Demonstrations are stored in the `demos/` folder as `.npz` files. Each file contains two arrays: `observations` and `actions`. The `observations` array contains the state information, while the `actions` array contains the corresponding *discrete* actions taken by the expert.

File `"lunar_lander_10.npz` contains 10 expert demonstrations (full episodes).


In [1]:
import numpy as np
# load dictionary from a npz file
loaded = np.load("datasets/lunar_lander_10.npz")
dataset = dict(loaded)
print(dataset['observations'].shape)
print(dataset['actions'].shape)

(2838, 8)
(2838,)


## Neural network architecture to clone the Expert

Create a neural network that takes the continuous observations as input and outputs one value per discrete action available in the environment. Add also a couple of hidden layers like in the previous agents. We will use the **Cross-Entropy loss function**, which is suitable for classification problems with C classes. It computes the cross-entropy loss between the predicted *logits* and the target class. Therefore, the output layer should not include a `Softmax` activation, since the loss function internally applies it to the logits.

In [None]:
import torch as T
import torch.nn as nn
import torch.optim as optim
import torch.nn.functional as F
import numpy as np

class BCNetwork(nn.Module):
    def __init__(self, input_dims, fc1_dims, fc2_dims, n_actions):
        # Cretate the neural network architecture
        ...

    def forward(self, state):
        # Define the forward pass
        ...

## Behavior Cloning Class

Create a `BehaviorCloning` class that encapsulates the training and evaluation logic.

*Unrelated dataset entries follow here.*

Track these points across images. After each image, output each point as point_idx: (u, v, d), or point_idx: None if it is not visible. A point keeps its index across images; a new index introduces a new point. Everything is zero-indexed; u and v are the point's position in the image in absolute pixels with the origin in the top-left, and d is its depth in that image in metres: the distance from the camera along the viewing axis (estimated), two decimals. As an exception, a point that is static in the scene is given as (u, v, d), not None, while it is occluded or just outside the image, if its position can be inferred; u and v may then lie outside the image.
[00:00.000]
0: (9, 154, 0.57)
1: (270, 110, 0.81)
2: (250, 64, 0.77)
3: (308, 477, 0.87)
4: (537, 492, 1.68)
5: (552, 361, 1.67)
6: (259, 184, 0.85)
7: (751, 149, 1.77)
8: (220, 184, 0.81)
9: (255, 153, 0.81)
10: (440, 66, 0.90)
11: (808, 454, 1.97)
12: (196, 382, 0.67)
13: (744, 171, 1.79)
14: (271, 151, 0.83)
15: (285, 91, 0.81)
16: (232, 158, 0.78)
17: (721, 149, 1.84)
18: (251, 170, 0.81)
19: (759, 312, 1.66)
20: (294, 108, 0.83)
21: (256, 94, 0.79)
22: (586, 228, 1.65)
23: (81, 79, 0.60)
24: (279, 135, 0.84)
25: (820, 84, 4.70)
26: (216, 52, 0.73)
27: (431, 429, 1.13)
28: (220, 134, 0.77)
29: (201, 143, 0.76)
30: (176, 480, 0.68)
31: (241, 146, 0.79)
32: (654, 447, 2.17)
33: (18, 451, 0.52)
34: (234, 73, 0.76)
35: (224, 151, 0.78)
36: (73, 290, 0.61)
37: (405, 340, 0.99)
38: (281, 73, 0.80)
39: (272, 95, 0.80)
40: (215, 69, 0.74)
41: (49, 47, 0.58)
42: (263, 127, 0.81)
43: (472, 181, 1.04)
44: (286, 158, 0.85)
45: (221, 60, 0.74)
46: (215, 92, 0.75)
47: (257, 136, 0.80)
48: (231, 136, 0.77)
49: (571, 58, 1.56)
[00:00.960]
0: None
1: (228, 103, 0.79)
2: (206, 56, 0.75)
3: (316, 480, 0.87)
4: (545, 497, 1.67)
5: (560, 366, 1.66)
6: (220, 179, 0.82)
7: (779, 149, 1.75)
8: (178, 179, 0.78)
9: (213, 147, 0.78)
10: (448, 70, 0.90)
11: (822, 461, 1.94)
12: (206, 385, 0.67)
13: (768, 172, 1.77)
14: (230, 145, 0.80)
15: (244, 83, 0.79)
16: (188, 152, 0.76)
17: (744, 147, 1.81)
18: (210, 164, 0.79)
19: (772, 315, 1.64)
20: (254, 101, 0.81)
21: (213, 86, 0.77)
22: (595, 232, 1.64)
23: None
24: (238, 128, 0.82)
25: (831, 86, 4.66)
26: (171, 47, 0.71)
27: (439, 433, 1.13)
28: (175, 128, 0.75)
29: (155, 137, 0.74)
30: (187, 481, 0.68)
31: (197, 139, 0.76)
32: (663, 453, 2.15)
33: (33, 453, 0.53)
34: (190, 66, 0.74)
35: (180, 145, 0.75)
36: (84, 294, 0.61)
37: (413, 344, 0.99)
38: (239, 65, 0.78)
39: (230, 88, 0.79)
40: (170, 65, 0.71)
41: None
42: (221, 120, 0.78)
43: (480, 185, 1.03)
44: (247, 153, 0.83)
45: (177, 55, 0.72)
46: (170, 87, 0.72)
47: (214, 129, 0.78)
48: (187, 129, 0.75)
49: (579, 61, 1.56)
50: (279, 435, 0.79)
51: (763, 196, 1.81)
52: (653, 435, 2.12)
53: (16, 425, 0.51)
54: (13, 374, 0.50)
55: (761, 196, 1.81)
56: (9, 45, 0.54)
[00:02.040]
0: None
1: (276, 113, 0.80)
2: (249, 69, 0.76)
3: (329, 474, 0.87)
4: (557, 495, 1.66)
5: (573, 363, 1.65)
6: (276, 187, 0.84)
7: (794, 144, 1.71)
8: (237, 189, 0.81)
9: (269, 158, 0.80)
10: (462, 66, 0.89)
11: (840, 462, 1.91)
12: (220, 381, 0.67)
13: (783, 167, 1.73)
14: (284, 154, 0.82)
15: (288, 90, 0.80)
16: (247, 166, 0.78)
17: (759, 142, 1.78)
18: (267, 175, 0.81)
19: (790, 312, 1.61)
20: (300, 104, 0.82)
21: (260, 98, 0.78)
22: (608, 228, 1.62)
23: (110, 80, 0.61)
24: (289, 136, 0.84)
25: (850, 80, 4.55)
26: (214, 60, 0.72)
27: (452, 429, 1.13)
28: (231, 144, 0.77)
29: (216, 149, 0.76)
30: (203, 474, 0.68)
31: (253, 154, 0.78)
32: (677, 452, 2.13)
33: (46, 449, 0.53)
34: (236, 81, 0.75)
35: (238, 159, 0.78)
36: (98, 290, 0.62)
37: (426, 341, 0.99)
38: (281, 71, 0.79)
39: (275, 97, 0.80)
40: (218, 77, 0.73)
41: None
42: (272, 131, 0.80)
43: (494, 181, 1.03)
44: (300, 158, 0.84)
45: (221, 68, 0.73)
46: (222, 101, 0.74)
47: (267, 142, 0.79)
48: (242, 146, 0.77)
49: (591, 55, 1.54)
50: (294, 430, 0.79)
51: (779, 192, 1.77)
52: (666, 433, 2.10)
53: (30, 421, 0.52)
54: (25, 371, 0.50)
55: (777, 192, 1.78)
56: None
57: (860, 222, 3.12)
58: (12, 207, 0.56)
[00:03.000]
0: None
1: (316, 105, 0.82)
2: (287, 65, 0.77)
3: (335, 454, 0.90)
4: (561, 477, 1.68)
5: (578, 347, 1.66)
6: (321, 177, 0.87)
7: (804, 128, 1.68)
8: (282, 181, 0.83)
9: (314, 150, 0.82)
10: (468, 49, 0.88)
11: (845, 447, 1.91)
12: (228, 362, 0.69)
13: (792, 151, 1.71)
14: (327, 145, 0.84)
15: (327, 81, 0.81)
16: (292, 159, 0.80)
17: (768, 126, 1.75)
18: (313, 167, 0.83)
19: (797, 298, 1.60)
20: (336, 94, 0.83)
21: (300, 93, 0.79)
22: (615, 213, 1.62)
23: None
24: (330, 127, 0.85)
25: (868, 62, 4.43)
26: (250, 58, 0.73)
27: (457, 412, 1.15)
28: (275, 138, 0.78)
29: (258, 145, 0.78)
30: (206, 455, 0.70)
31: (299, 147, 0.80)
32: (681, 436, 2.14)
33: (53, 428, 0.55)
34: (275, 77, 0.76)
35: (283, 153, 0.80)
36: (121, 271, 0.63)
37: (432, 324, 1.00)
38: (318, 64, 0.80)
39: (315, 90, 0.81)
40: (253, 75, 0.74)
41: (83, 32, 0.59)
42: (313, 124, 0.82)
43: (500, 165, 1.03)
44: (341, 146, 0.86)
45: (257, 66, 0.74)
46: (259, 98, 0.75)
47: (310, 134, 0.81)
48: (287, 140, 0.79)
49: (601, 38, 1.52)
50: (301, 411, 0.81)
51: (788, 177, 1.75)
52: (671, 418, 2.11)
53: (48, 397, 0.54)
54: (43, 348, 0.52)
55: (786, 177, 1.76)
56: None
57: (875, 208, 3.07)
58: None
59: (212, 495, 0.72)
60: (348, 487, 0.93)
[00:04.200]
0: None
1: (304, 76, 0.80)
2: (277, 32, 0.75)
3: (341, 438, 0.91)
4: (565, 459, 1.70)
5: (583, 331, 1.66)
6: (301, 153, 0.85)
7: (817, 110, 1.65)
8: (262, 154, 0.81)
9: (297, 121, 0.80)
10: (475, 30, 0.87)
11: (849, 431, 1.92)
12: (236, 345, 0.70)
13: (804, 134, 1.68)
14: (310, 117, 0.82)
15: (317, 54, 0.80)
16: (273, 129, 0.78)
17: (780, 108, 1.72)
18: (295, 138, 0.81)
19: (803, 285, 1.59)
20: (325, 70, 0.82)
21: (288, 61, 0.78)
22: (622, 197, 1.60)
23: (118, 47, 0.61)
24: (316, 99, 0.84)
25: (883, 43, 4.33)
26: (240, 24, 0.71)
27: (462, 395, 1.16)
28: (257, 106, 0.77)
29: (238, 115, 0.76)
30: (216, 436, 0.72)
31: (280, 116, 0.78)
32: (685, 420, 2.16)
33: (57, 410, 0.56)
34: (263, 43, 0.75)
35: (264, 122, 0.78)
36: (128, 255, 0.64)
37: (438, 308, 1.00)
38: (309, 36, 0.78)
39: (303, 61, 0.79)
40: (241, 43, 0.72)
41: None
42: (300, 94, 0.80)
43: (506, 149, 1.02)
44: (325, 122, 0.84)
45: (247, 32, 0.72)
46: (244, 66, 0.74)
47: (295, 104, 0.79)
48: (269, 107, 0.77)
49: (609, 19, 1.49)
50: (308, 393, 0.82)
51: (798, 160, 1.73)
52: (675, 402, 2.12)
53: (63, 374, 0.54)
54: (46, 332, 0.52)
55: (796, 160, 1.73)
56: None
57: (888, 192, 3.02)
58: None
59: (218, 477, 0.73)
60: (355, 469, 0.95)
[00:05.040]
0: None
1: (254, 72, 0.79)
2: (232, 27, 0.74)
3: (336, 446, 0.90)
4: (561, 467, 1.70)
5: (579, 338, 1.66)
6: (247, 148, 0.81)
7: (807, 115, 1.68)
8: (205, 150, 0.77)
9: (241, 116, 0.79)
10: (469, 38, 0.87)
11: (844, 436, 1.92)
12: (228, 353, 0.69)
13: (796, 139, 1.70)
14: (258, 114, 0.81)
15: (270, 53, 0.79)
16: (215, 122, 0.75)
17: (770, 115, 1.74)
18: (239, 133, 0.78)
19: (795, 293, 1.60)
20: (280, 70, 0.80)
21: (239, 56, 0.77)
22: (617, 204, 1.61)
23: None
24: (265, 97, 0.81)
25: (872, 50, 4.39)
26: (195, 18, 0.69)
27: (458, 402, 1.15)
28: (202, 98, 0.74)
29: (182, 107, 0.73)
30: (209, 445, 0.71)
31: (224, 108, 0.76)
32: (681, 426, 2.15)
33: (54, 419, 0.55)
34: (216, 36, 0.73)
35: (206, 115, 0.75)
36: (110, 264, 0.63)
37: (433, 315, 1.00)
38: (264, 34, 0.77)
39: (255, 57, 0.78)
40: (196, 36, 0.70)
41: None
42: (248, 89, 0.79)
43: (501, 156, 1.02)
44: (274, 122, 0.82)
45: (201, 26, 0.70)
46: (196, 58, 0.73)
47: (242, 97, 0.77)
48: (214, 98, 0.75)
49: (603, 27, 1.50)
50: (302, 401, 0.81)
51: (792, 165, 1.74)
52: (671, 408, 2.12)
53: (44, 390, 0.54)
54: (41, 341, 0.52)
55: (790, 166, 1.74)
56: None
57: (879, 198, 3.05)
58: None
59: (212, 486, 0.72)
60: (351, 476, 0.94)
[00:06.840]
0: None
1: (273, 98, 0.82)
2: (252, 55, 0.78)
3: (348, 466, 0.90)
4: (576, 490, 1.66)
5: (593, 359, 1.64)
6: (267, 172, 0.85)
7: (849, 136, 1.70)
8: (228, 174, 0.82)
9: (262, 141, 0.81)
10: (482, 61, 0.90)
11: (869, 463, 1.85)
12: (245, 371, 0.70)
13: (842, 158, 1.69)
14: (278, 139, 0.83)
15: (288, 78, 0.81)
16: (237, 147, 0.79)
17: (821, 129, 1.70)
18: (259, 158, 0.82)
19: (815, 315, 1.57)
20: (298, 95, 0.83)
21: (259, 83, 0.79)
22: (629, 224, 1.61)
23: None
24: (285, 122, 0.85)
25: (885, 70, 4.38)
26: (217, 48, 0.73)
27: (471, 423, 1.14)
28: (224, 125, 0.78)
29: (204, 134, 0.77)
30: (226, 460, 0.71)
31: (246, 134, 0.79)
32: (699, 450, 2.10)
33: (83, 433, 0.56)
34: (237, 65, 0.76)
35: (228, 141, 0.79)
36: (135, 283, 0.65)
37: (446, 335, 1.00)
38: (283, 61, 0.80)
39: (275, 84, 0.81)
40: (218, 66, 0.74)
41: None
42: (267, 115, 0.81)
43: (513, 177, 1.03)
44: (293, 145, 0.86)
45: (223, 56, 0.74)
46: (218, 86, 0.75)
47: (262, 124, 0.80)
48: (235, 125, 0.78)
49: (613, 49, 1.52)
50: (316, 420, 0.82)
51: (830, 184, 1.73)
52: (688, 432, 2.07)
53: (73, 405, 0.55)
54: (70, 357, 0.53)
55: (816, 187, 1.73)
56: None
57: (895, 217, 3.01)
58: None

The class should include methods for:
- Initializing the neural network, optimizer, and loss function.
- Shuffling and batching the expert demonstrations.
- Training the model using the expert demonstrations as a regular supervised learning problem.
- Include also a method to interrogate the trained model returning the action with highest logit for a given observation.

In [None]:

class BehaviorClonning():
    def __init__(self, gamma, input_dims, n_actions, batch_size, epochs, dataset, lr=0.003, hidden_layers=64):
        # Save all parameters ...
        ...
        # Initialize the policy network as a BCNetwork, 
        ...
        # the optimizer and the Cross Entropy Loss function ...
        ...

    def shuffle_dataset(self):
        # Shuffle the dataset ...
        ...

    def learn(self):
        for e in range(self.epochs):
            # Shuffle dataset at the start of each epoch ...
            for i in range(0, self.dataset['observations'].shape[0], self.batch_size):
                # take a batch of observations and actions and transform them to the tensors in the appropiated device ...
                ...
                # Training step ... (zero grad, forward pass, compute loss, backward pass, optimizer step) ...
                ...
                # keep track of the loss to print it later ...
                ...
    def save(self, path):
        T.save(self.policy.state_dict(), path)
    
    def load(self, path):
        self.policy.load_state_dict(T.load(path))
    
    def predict(self, obs):
        # Prepare the observation tensor ... (transform to tensor, unsqueeze(0), to device ...)
        ...
        # Forward pass through the policy network without gradient calculation
        # and return the action with the highest logit ...
        ...

## Train the Behavior Cloning Agent
Train the behavior cloning agent using the expert demonstrations. Monitor the training loss to ensure that the model is learning effectively. Are 10 demonstrations enough to achieve good performance? How many epochs are required to reach convergence? 

In [None]:
# Choose hyperparameters to create the BehaviorClonning agent and 
# learn from the dataset
agent = BehaviorClonning(gamma=..., input_dims=8, n_actions=4, 
                         batch_size=..., epochs=..., dataset=dataset)
agent.learn()

## Agent Evaluation

Evaluate the trained behavior cloning agent in the `lunar-lander-v2` environment. Run multiple episodes and record the average return to assess how well the agent has learned to mimic the expert's behavior. Visualize some episodes to qualitatively evaluate the agent's performance.

In [None]:
import gymnasium as gym
import imageio

# Test the BehaviorCloning agent with the defined environment
env = gym.make("LunarLander-v2", render_mode="rgb_array")
obs = env.reset()[0]
done = False
total_reward = 0.0
i = 0
frames = [] # For storing the frames of the environment
while not done:
    # Predict the action using the BC agent and run it in the environment
    ...
    # Compute total reward and store frames for visualization
    ...
    total_reward += reward
    
print(f"Total reward: {total_reward}")
env.close()
imageio.mimsave("bc_lunarlander.gif", frames, duration=0.02)